For a reductive group G over the p-adic numbers Q_p, the local Langlands conjecture relates the category of representations of G(Q_p) with the space of L-parameters, i.e. maps from the Weil group of Q_p to the Langlands dual (L-)group of G. In a different direction, motivated by p-adic Hodge theory, Fargues and Fontaine defined a curve that behaves like a smooth projective curve over an algebraically closed field, yet also behaves like Q_p itself; for example, Poincare duality on the curve is local Tate duality. In 2014, Fargues conjectured that geometric Langlands works for the Fargues-Fontaine curve, and gives an extension of the local Langlands conjecture. This makes it possible to use the techniques of geometric representation theory to approach the local Langlands correspondence.

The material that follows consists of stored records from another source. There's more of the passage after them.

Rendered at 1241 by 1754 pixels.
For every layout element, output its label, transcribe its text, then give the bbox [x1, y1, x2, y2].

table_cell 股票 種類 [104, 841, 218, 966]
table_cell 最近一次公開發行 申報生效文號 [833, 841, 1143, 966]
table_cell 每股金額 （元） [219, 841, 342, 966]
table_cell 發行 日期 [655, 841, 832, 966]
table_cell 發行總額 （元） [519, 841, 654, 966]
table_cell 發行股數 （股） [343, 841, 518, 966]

As a partial progress report on our joint work with Fargues, the goal of this talk will be to formulate a categorical form of his conjecture, relating the category of l-adic sheaves on the stack Bun_G of G-bundles on the Fargues-Fontaine curve -- which includes the category of representations of G(Q_p) -- with the category of coherent sheaves on the stack of L-parameters. In classical terms, such a conjecture includes the expected description of (elliptic) L-packets in terms of representations of the centralizer group of the L-parameter. On the principal block, it is related to a recent conjecture of Hellmann.

Defining the relevant category of l-adic sheaves on Bun_G requires a development of the l-adic formalism for perfectoid spaces and diamonds, along with some further innovations related to the theory of condensed mathematics and solid abelian groups recently developed with Clausen.